Dataset records:
________________________________________

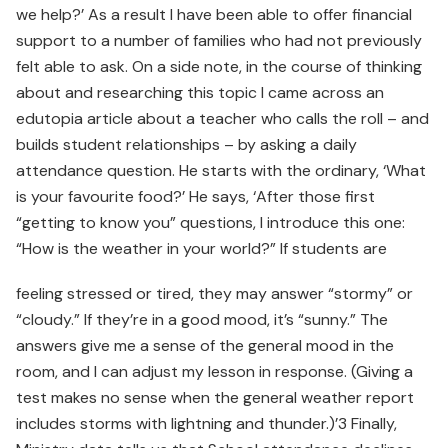
we help?’ As a result I have been able to offer financial
support to a number of families who had not previously
felt able to ask. On a side note, in the course of thinking
about and researching this topic I came across an
edutopia article about a teacher who calls the roll – and
builds student relationships – by asking a daily
attendance question. He starts with the ordinary, ‘What
is your favourite food?’ He says, ‘After those first
“getting to know you” questions, I introduce this one:
“How is the weather in your world?” If students are
feeling stressed or tired, they may answer “stormy” or
“cloudy.” If they’re in a good mood, it’s “sunny.” The
answers give me a sense of the general mood in the
room, and I can adjust my lesson in response. (Giving a
test makes no sense when the general weather report
includes storms with lightning and thunder.)’3 Finally,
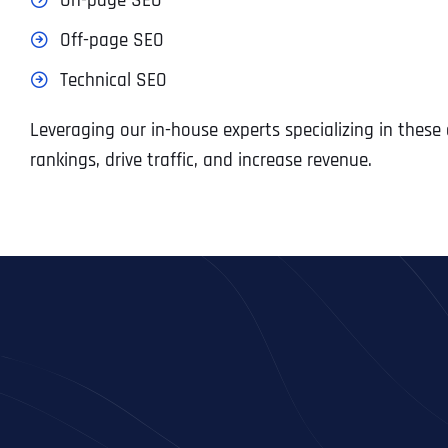
On-page SEO
Off-page SEO
Technical SEO
Leveraging our in-house experts specializing in thes
rankings, drive traffic, and increase revenue.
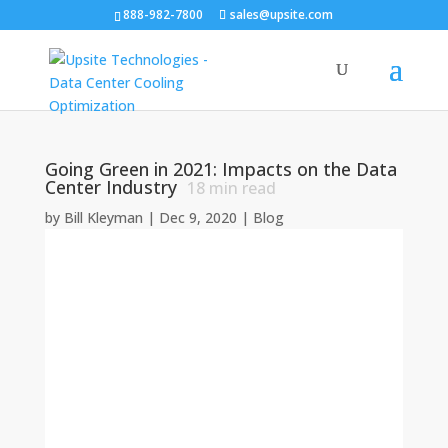
888-982-7800
sales@upsite.com
Going Green in 2021: Impacts on the Data
Center Industry
18
min read
by
Bill Kleyman
|
Dec 9, 2020
|
Blog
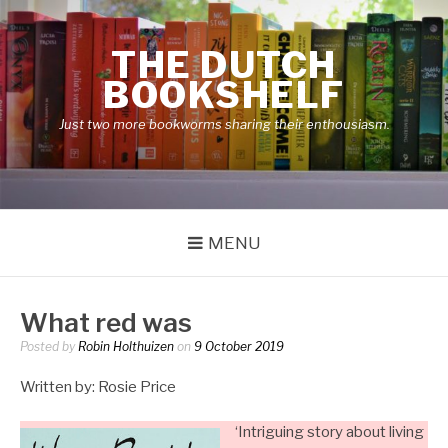
Skip
to
THE DUTCH
content
BOOKSHELF
Just two more bookworms sharing their enthousiasm.
MENU
What red was
Posted by
Robin Holthuizen
on
9 October 2019
Written by: Rosie Price
‘Intriguing story about living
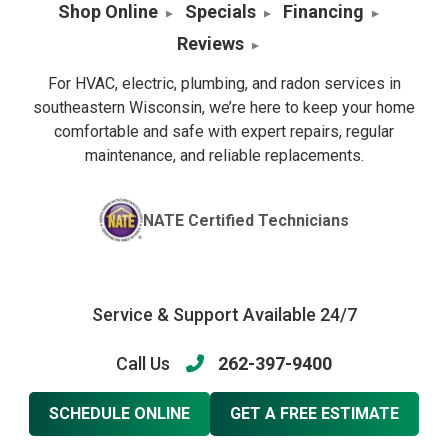
Shop Online
Specials
Financing
Reviews
For HVAC, electric, plumbing, and radon services in
southeastern Wisconsin, we’re here to keep your home
comfortable and safe with expert repairs, regular
maintenance, and reliable replacements.
NATE Certified Technicians
Service & Support Available 24/7
Call Us
262-397-9400
SCHEDULE ONLINE
GET A FREE ESTIMATE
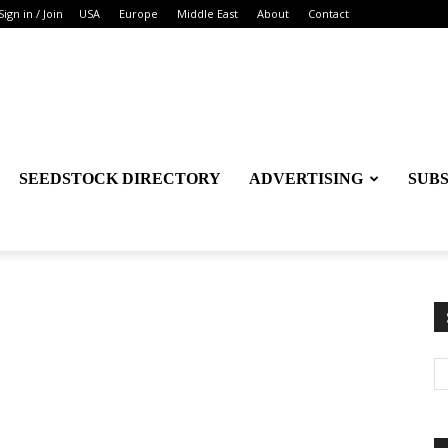
Sign in / Join
USA
Europe
Middle East
About
Contact
SEEDSTOCK DIRECTORY
ADVERTISING
SUB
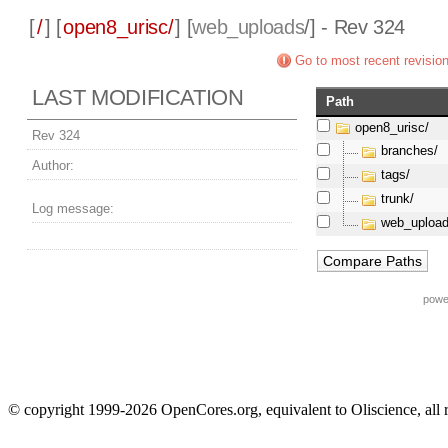
[
/
] [
open8_urisc/
] [
web_uploads
/] - Rev 324
Go to most recent revisio
LAST MODIFICATION
Path
open8_urisc/
Rev 324
branches/
Author:
tags/
trunk/
Log message:
web_upload
powe
© copyright 1999-2026 OpenCores.org, equivalent to Oliscience, all 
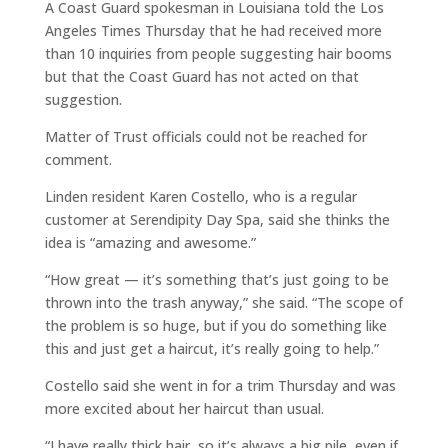
A Coast Guard spokesman in Louisiana told the Los
Angeles Times Thursday that he had received more
than 10 inquiries from people suggesting hair booms
but that the Coast Guard has not acted on that
suggestion.
Matter of Trust officials could not be reached for
comment.
Linden resident Karen Costello, who is a regular
customer at Serendipity Day Spa, said she thinks the
idea is “amazing and awesome.”
“How great — it’s something that’s just going to be
thrown into the trash anyway,” she said. “The scope of
the problem is so huge, but if you do something like
this and just get a haircut, it’s really going to help.”
Costello said she went in for a trim Thursday and was
more excited about her haircut than usual.
“I have really thick hair, so it’s always a big pile, even if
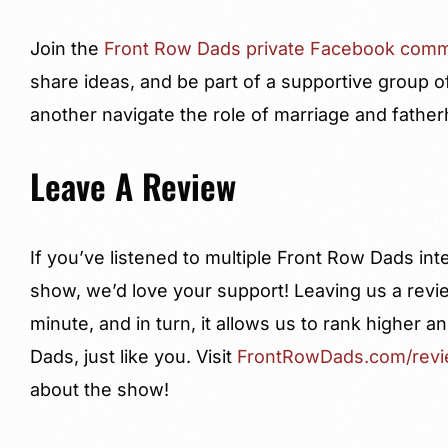
Join the
Front Row Dads private Facebook comm
share ideas, and be part of a supportive group o
another navigate the role of marriage and fathe
Leave A Review
If you’ve listened to multiple Front Row Dads in
show, we’d love your support! Leaving us a revi
minute, and in turn, it allows us to rank higher
Dads, just like you. Visit
FrontRowDads.com/rev
about the show!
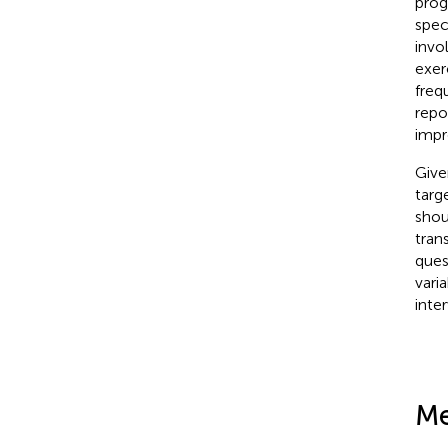
prog
speci
invo
exer
freq
repo
impr
Give
targ
shou
tran
ques
vari
inte
Me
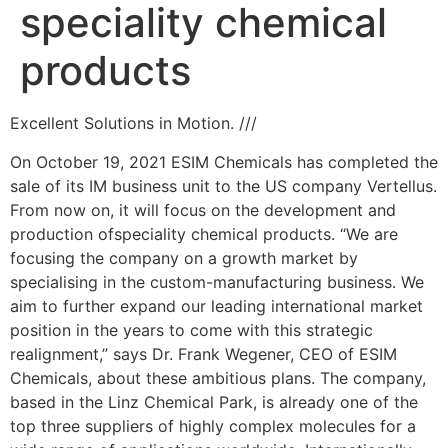
speciality chemical
products
Excellent Solutions in Motion. ///
On October 19, 2021 ESIM Chemicals has completed the
sale of its IM business unit to the US company Vertellus.
From now on, it will focus on the development and
production ofspeciality chemical products. “We are
focusing the company on a growth market by
specialising in the custom-manufacturing business. We
aim to further expand our leading international market
position in the years to come with this strategic
realignment,” says Dr. Frank Wegener, CEO of ESIM
Chemicals, about these ambitious plans. The company,
based in the Linz Chemical Park, is already one of the
top three suppliers of highly complex molecules for a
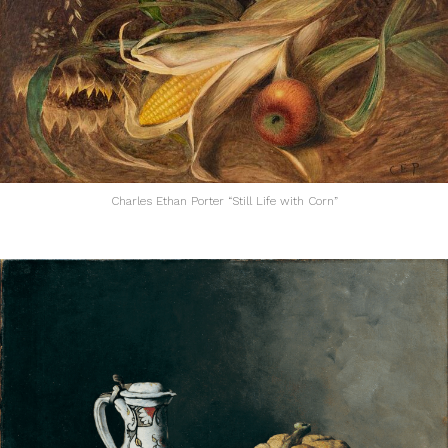
Charles Ethan Porter “Still Life with Corn”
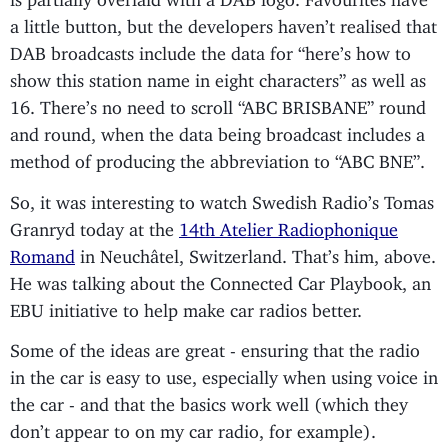
a little button, but the developers haven’t realised that
DAB broadcasts include the data for “here’s how to
show this station name in eight characters” as well as
16. There’s no need to scroll “ABC BRISBANE” round
and round, when the data being broadcast includes a
method of producing the abbreviation to “ABC BNE”.
So, it was interesting to watch Swedish Radio’s Tomas
Granryd today at the
14th Atelier Radiophonique
Romand
in Neuchâtel, Switzerland. That’s him, above.
He was talking about the Connected Car Playbook, an
EBU initiative to help make car radios better.
Some of the ideas are great - ensuring that the radio
in the car is easy to use, especially when using voice in
the car - and that the basics work well (which they
don’t appear to on my car radio, for example).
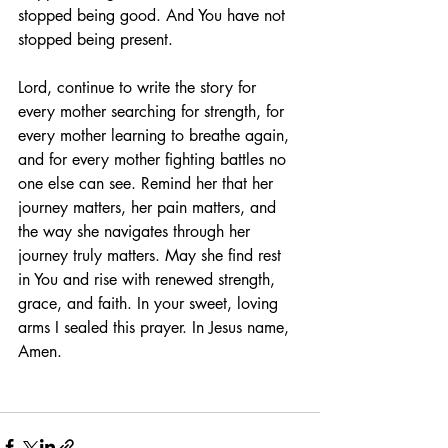
stopped being good. And You have not 
stopped being present.
Lord, continue to write the story for 
every mother searching for strength, for 
every mother learning to breathe again, 
and for every mother fighting battles no 
one else can see. Remind her that her 
journey matters, her pain matters, and 
the way she navigates through her 
journey truly matters. May she find rest 
in You and rise with renewed strength, 
grace, and faith. In your sweet, loving 
arms I sealed this prayer. In Jesus name, 
Amen.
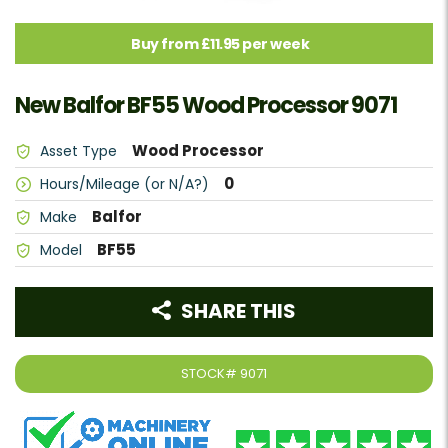
Buy from £11.95 per week
New Balfor BF55 Wood Processor 9071
Wood Processor
Asset Type
0
Hours/Mileage (or N/A?)
Balfor
Make
BF55
Model
SHARE THIS
STOCK#
9071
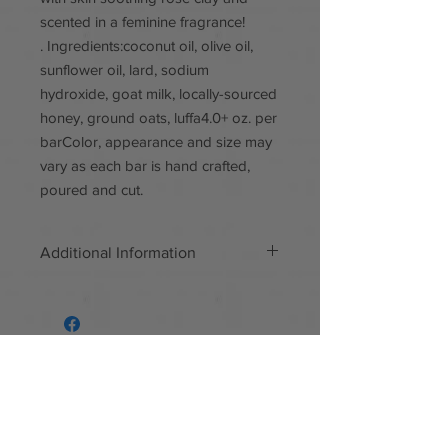
scented in a feminine fragrance!
. Ingredients:coconut oil, olive oil,
sunflower oil, lard, sodium
hydroxide, goat milk, locally-sourced
honey, ground oats, luffa4.0+ oz. per
barColor, appearance and size may
vary as each bar is hand crafted,
poured and cut.
Additional Information
Handmade
Materials: Locally-sourced honey,
ground oats, goat milk, all natural,
paraben free
Follow us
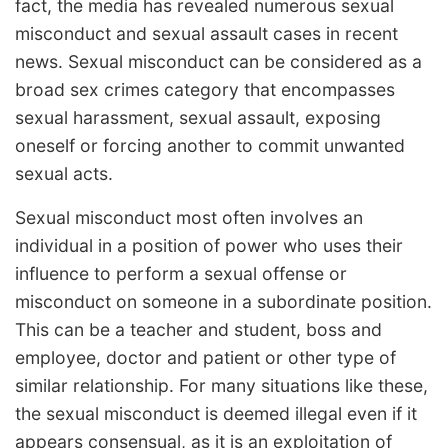
fact, the media has revealed numerous sexual
misconduct and sexual assault cases in recent
news. Sexual misconduct can be considered as a
broad sex crimes category that encompasses
sexual harassment, sexual assault, exposing
oneself or forcing another to commit unwanted
sexual acts.
Sexual misconduct most often involves an
individual in a position of power who uses their
influence to perform a sexual offense or
misconduct on someone in a subordinate position.
This can be a teacher and student, boss and
employee, doctor and patient or other type of
similar relationship. For many situations like these,
the sexual misconduct is deemed illegal even if it
appears consensual, as it is an exploitation of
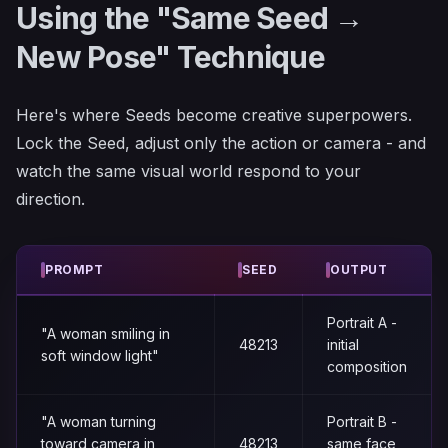
Using the "Same Seed →
New Pose" Technique
Here's where Seeds become creative superpowers.
Lock the Seed, adjust only the action or camera - and
watch the same visual world respond to your
direction.
PROMPT
SEED
OUTPUT
Portrait A -
"A woman smiling in
48213
initial
soft window light"
composition
"A woman turning
Portrait B -
toward camera in
48213
same face,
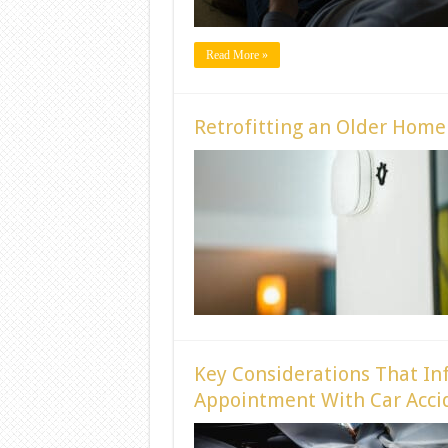
Read More »
Retrofitting an Older Hom
Key Considerations That In
Appointment With Car Accid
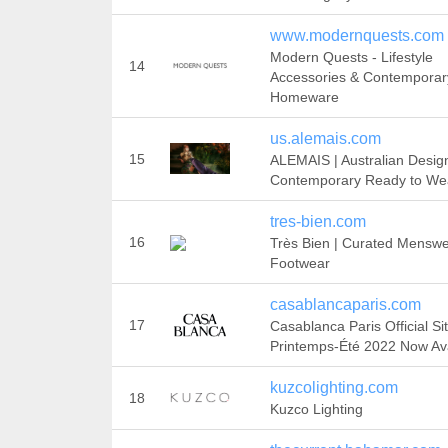
www.modernquests.com
Modern Quests - Lifestyle
14
Accessories & Contemporar
Homeware
us.alemais.com
15
ALEMAIS | Australian Desig
Contemporary Ready to We
tres-bien.com
16
Très Bien | Curated Mensw
Footwear
casablancaparis.com
17
Casablanca Paris Official Sit
Printemps-Été 2022 Now Ava
kuzcolighting.com
18
Kuzco Lighting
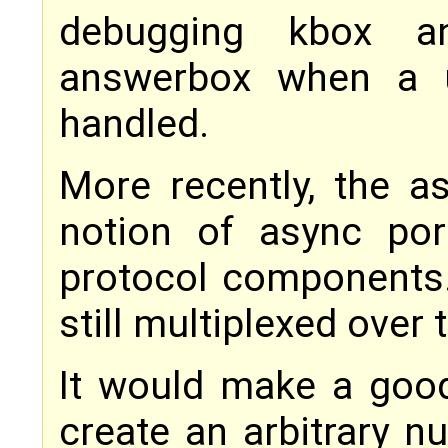
debugging kbox a
answerbox when a u
handled.
More recently, the 
notion of async por
protocol components.
still multiplexed over
It would make a good
create an arbitrary 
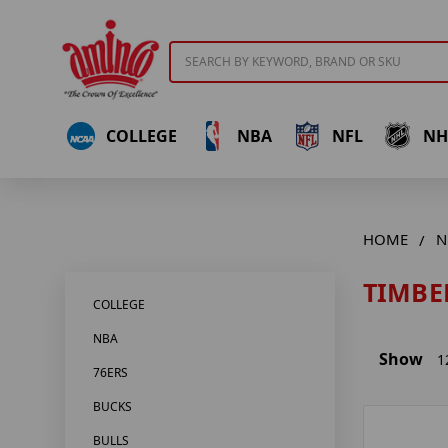
Search
COLLEGE
NBA
NFL
NH
HOME
N
TIMBE
COLLEGE
NBA
Show
1
76ERS
BUCKS
BULLS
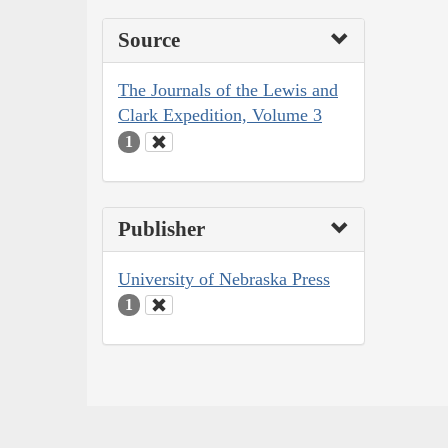
Source
The Journals of the Lewis and
Clark Expedition, Volume 3
1
Publisher
University of Nebraska Press
1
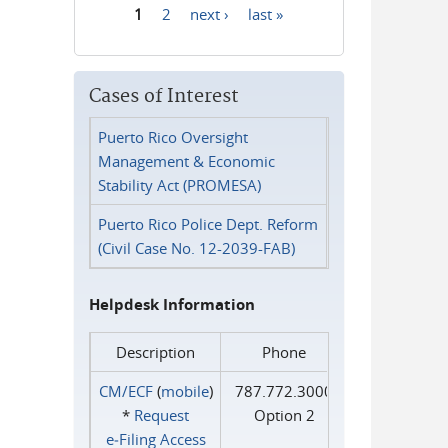
1
2
next ›
last »
Pages
Cases of Interest
Puerto Rico Oversight
Management & Economic
Stability Act (PROMESA)
Puerto Rico Police Dept. Reform
(Civil Case No. 12-2039-FAB)
Helpdesk Information
Description
Phone
CM/ECF
(
mobile
)
787.772.3000
*
Request
Option 2
e‑Filing Access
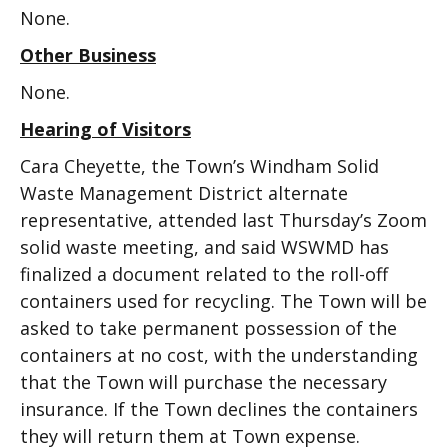
None.
Other Business
None.
Hearing of Visitors
Cara Cheyette, the Town’s Windham Solid
Waste Management District alternate
representative, attended last Thursday’s Zoom
solid waste meeting, and said WSWMD has
finalized a document related to the roll-off
containers used for recycling. The Town will be
asked to take permanent possession of the
containers at no cost, with the understanding
that the Town will purchase the necessary
insurance. If the Town declines the containers
they will return them at Town expense.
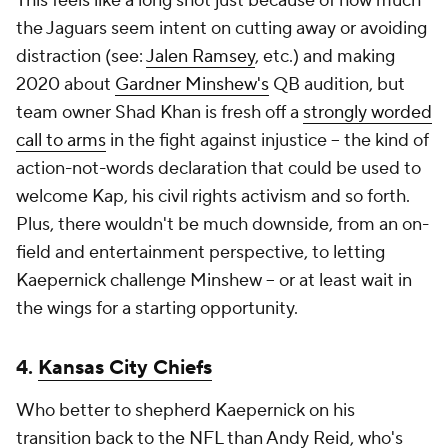
This feels like a long shot just because of how much
the Jaguars seem intent on cutting away or avoiding
distraction (see:
Jalen Ramsey
, etc.) and making
2020 about
Gardner Minshew's
QB audition, but
team owner Shad Khan is fresh off a
strongly worded
call to arms
in the fight against injustice -- the kind of
action-not-words declaration that could be used to
welcome Kap, his civil rights activism and so forth.
Plus, there wouldn't be much downside, from an on-
field and entertainment perspective, to letting
Kaepernick challenge Minshew -- or at least wait in
the wings for a starting opportunity.
4.
Kansas City Chiefs
Who better to shepherd Kaepernick on his
transition back to the NFL than Andy Reid, who's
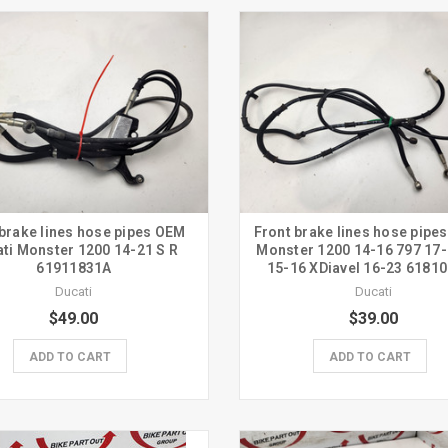
brake lines hose pipes OEM
Front brake lines hose pipes
ti Monster 1200 14-21 S R
Monster 1200 14-16 797 17-
61911831A
15-16 XDiavel 16-23 6181
Ducati
Ducati
$49.00
$39.00
ADD TO CART
ADD TO CART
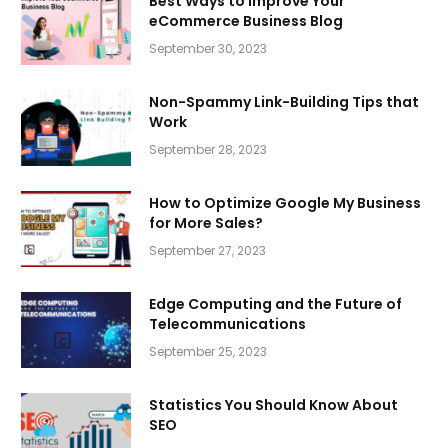
Best Ways to Improve Your
eCommerce Business Blog
September 30, 2023
Non-Spammy Link-Building Tips that
Work
September 28, 2023
How to Optimize Google My Business
for More Sales?
September 27, 2023
Edge Computing and the Future of
Telecommunications
September 25, 2023
Statistics You Should Know About
SEO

________________________________________

EXERCISE INSTRUCTIONS — Your task is to reproduce exactly the lines from the start of the data above through the line containing "builds student relationships", leaving every picture out.

WRITTEN SOLUTION —
we help?’ As a result I have been able to offer financial
support to a number of families who had not previously
felt able to ask. On a side note, in the course of thinking
about and researching this topic I came across an
edutopia article about a teacher who calls the roll – and
builds student relationships – by asking a daily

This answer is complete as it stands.